[Opening Dataset records section]

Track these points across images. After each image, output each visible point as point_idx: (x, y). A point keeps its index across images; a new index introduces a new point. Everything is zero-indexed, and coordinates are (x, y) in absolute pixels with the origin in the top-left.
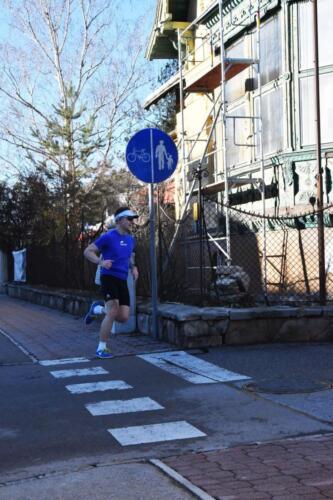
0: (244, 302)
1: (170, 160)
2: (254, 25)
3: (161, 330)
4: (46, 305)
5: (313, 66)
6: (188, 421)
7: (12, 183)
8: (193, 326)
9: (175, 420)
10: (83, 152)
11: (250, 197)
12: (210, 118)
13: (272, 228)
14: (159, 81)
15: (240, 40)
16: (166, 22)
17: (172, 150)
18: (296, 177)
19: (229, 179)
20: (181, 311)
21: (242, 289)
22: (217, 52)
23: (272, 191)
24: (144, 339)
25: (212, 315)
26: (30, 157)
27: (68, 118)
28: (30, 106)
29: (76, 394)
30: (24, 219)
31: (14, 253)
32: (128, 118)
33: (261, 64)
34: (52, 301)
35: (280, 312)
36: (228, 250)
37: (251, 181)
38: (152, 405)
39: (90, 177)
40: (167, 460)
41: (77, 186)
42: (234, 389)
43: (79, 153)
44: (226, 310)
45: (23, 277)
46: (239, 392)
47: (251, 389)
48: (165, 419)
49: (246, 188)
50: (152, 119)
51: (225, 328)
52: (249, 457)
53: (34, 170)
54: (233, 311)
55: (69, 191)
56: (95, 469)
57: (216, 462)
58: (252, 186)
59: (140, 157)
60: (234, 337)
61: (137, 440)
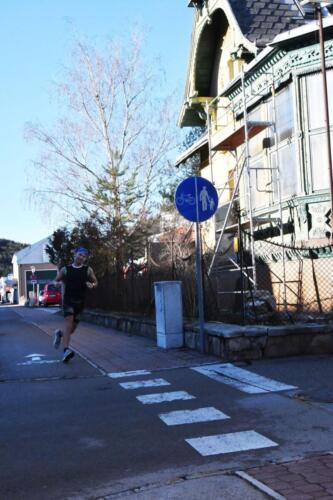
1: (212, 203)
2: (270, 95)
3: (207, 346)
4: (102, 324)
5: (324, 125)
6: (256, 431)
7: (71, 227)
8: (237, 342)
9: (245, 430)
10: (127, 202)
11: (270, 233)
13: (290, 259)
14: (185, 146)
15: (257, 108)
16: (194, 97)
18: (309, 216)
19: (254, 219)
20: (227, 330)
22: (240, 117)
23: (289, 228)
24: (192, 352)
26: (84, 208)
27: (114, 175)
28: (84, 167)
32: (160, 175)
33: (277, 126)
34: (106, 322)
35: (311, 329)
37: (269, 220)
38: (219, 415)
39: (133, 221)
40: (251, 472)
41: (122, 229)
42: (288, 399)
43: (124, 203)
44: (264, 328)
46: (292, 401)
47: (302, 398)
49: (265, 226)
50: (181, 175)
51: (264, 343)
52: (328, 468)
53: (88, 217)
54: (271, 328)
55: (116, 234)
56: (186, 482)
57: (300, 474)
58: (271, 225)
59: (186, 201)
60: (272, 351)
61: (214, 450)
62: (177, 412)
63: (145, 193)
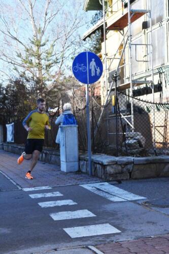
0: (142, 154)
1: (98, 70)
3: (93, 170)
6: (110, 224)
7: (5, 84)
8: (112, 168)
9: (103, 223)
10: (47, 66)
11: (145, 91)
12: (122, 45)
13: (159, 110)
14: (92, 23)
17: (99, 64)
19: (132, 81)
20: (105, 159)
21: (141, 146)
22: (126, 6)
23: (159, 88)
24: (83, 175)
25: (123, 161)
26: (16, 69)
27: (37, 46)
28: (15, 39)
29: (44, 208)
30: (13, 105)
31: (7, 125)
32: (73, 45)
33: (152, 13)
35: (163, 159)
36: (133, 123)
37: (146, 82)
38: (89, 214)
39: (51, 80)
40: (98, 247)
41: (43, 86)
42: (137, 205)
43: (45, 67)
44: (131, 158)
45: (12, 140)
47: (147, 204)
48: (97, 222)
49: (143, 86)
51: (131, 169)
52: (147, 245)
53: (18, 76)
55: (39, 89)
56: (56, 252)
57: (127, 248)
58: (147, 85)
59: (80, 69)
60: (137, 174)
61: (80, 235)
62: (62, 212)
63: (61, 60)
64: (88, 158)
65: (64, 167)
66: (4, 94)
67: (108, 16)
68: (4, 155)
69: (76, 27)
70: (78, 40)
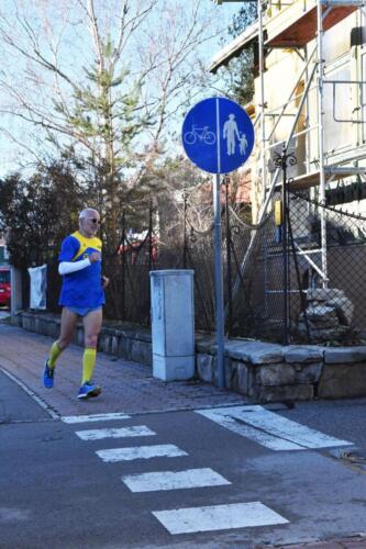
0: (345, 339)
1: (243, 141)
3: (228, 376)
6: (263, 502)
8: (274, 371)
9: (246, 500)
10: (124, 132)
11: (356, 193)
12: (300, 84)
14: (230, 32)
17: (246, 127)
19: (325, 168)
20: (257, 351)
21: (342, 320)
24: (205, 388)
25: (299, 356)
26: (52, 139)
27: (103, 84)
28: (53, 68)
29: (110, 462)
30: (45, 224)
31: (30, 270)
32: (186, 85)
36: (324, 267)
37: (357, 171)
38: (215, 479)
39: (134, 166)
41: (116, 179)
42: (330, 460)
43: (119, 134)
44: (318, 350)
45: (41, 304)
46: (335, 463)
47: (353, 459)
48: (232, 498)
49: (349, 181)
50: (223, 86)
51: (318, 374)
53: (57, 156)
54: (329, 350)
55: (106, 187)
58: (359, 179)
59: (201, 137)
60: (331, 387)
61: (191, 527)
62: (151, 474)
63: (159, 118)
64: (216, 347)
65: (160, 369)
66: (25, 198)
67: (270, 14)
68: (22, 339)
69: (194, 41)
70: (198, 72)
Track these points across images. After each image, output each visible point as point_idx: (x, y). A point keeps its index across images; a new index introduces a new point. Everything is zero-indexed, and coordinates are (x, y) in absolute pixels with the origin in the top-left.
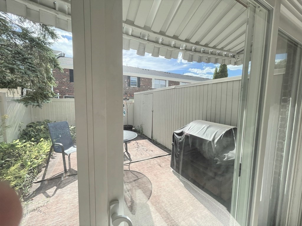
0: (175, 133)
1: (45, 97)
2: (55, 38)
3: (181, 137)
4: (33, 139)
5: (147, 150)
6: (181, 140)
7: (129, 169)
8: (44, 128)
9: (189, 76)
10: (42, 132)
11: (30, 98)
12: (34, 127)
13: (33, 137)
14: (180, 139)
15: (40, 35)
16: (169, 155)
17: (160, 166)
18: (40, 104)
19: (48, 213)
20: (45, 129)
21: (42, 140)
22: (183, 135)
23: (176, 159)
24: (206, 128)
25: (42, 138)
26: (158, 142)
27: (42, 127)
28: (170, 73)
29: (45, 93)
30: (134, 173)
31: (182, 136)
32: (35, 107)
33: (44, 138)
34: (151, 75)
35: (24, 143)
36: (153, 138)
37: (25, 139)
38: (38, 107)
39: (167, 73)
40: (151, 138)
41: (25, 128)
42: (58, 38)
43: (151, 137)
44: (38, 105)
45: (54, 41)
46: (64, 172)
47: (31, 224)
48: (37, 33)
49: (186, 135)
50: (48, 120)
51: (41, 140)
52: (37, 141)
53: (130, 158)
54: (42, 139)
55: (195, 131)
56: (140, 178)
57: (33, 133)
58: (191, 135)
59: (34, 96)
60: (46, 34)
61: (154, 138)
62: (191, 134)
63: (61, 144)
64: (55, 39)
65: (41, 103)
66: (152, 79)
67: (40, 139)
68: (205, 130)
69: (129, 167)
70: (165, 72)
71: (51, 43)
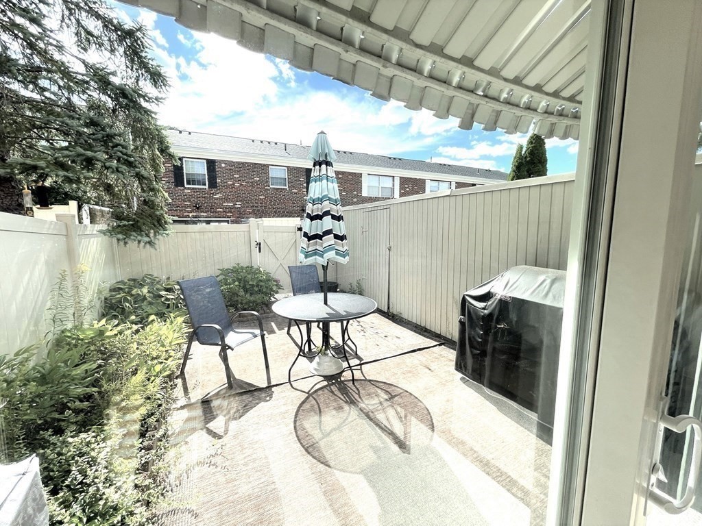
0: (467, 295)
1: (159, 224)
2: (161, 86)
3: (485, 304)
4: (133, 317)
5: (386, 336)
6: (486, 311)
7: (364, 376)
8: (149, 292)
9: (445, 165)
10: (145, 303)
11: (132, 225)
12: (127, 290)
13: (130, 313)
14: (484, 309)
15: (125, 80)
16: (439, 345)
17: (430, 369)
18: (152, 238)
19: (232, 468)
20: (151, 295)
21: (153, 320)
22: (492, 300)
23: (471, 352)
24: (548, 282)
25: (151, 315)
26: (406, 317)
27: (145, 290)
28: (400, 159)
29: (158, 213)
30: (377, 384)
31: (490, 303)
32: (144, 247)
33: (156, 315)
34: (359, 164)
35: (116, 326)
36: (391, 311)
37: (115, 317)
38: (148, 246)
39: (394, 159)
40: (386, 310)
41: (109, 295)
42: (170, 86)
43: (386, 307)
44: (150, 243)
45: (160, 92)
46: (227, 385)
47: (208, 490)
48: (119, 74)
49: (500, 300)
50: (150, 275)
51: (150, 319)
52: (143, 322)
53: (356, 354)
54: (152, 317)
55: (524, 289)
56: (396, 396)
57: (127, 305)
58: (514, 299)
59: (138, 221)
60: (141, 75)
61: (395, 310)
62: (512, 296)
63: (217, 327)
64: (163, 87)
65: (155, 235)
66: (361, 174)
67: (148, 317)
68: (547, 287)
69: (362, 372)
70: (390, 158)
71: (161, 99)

[Closing Dataset records section]
[Opening Dataset records section]

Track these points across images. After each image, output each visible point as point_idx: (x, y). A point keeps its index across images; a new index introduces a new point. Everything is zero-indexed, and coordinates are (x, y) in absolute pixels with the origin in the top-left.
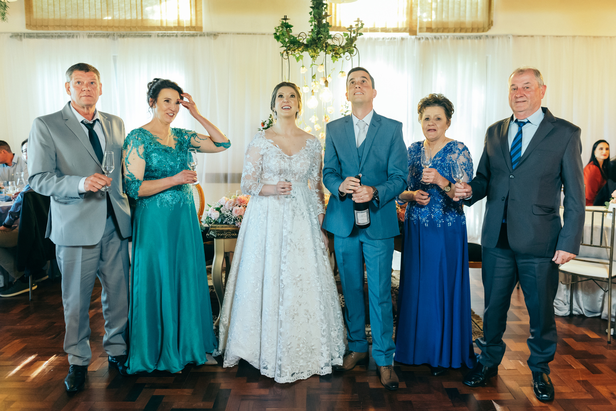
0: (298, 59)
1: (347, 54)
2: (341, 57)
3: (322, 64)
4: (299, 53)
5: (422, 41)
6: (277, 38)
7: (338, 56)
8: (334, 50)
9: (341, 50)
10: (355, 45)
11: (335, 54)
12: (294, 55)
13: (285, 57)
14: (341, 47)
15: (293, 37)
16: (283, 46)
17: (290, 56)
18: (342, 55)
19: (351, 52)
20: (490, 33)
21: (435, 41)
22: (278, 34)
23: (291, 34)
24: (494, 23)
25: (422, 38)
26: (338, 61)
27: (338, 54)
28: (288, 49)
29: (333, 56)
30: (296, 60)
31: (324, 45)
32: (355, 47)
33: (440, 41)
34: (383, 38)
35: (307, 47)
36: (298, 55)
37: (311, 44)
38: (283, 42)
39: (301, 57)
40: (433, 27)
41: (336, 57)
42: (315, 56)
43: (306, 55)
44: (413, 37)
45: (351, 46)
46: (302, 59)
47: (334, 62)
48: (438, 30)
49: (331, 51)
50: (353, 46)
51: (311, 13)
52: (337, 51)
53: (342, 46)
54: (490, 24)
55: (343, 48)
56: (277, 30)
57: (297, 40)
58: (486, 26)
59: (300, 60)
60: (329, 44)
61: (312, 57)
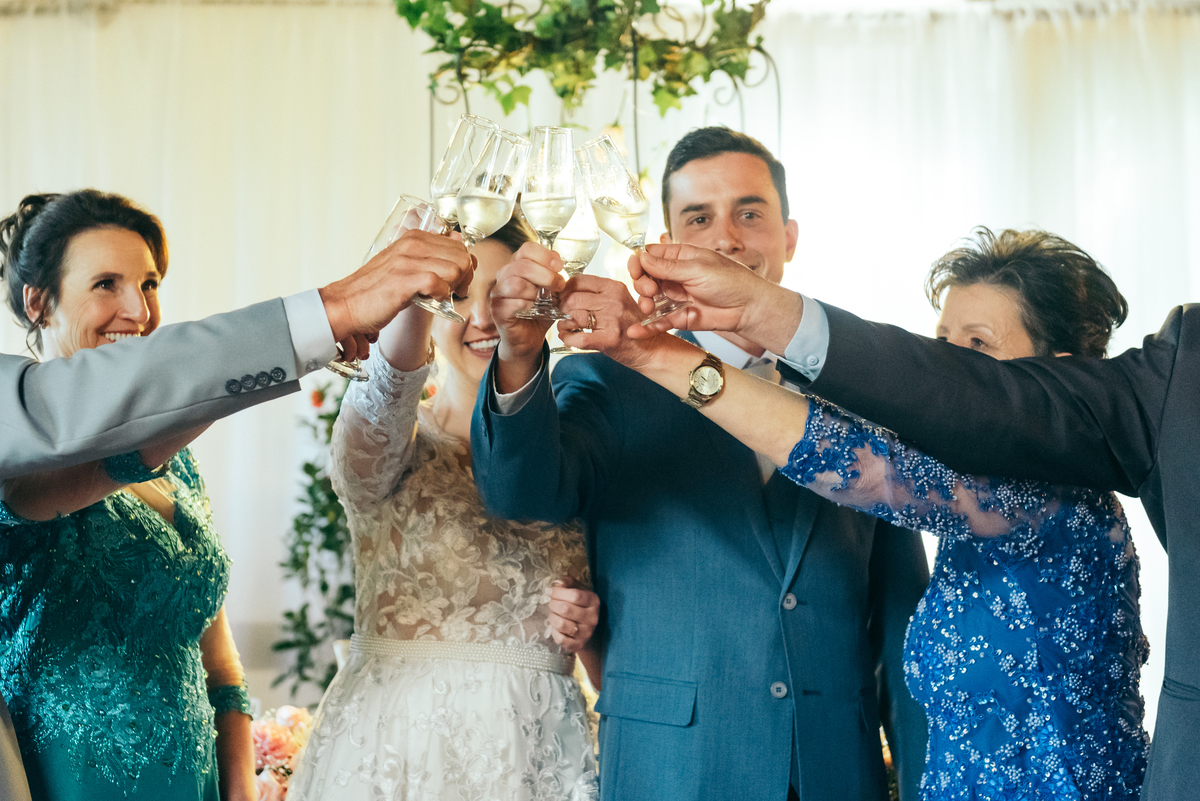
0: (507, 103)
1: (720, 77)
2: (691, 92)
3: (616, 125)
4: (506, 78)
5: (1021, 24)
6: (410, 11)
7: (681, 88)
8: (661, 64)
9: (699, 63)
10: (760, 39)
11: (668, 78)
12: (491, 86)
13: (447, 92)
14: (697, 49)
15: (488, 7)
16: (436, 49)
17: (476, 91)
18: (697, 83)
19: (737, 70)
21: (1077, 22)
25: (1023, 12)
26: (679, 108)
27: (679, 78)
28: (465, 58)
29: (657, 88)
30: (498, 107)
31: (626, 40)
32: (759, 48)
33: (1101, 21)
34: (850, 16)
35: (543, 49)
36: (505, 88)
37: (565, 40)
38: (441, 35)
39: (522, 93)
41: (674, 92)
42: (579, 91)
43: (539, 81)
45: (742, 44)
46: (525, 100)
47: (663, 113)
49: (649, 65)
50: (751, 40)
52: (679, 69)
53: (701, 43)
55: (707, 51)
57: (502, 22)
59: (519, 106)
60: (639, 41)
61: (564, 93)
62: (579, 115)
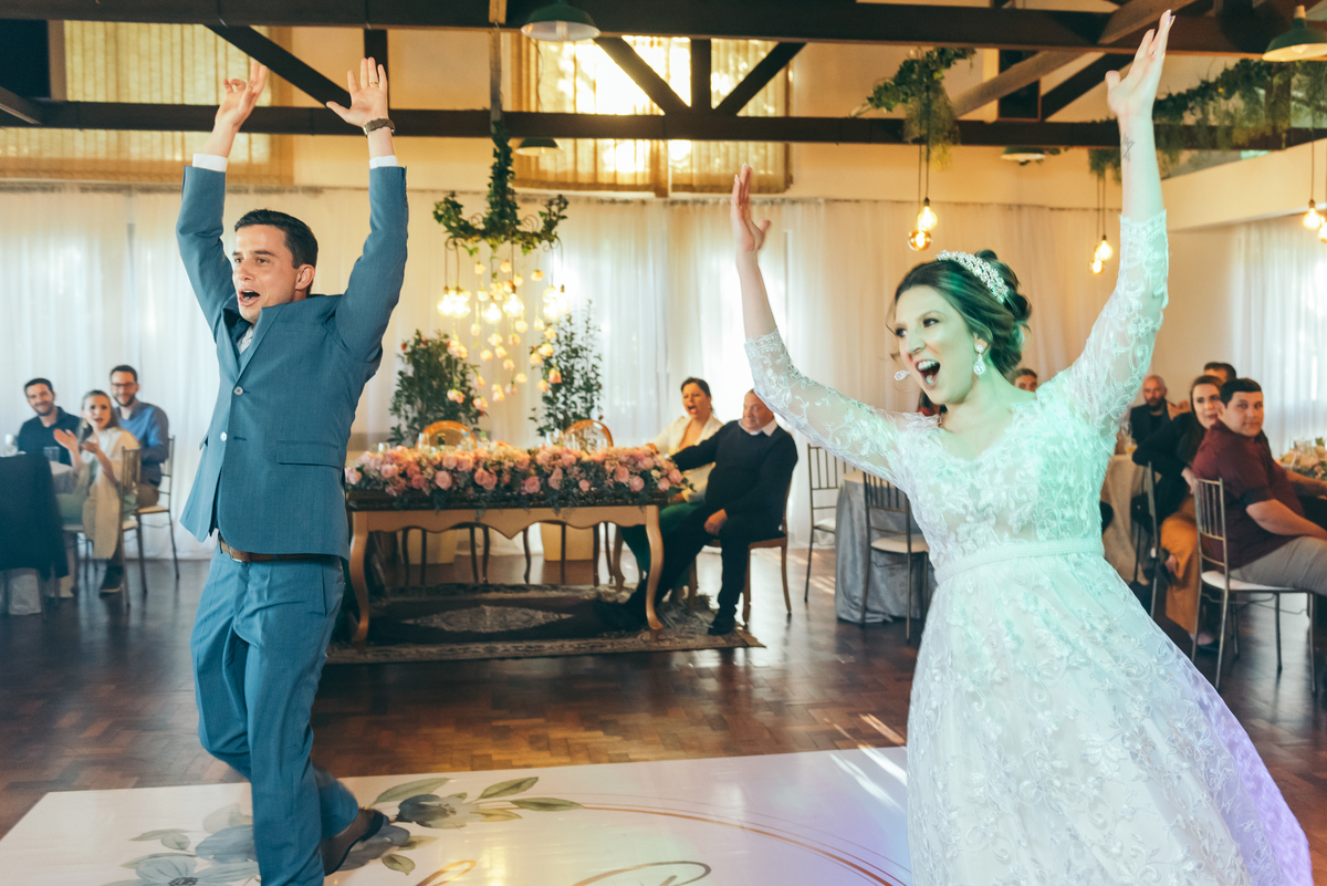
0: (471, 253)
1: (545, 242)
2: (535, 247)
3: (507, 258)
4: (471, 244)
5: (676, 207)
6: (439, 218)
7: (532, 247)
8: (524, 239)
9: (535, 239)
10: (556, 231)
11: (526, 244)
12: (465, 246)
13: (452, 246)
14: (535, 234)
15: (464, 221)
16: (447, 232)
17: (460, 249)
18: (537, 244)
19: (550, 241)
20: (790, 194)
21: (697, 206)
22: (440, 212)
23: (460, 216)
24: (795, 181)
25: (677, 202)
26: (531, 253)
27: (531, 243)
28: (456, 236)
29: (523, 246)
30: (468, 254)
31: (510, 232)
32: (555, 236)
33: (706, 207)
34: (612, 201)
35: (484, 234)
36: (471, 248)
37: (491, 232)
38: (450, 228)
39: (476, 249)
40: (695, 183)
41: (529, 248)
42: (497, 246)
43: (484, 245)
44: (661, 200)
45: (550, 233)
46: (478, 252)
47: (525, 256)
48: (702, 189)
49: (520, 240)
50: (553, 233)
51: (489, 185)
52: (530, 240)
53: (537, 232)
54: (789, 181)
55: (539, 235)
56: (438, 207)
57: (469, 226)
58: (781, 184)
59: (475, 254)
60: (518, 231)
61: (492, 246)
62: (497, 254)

[Closing Dataset records section]

◆ Work to be completed:
Copy out the lines above word for word, starting with the line that contains "64: (88, 158)" and going on through the line that contains "70: (198, 72)". Leave the pictures out.

◆ Exercise output:
64: (88, 158)
65: (64, 167)
66: (4, 94)
67: (108, 16)
68: (4, 155)
69: (76, 27)
70: (78, 40)
0: (345, 339)
1: (243, 141)
3: (228, 376)
6: (263, 502)
8: (274, 371)
9: (246, 500)
10: (124, 132)
11: (356, 193)
12: (300, 84)
14: (230, 32)
17: (246, 127)
19: (325, 168)
20: (257, 351)
21: (342, 320)
24: (205, 388)
25: (299, 356)
26: (52, 139)
27: (103, 84)
28: (53, 68)
29: (110, 462)
30: (45, 224)
31: (30, 270)
32: (186, 85)
36: (324, 267)
37: (357, 171)
38: (215, 479)
39: (134, 166)
41: (116, 179)
42: (330, 460)
43: (119, 134)
44: (318, 350)
45: (41, 304)
46: (335, 463)
47: (353, 459)
48: (232, 498)
49: (349, 181)
50: (223, 86)
51: (318, 374)
53: (57, 156)
54: (329, 350)
55: (106, 187)
58: (359, 179)
59: (201, 137)
60: (331, 387)
61: (191, 527)
62: (151, 474)
63: (159, 118)
64: (216, 347)
65: (160, 369)
66: (25, 198)
67: (270, 14)
68: (22, 339)
69: (194, 41)
70: (198, 72)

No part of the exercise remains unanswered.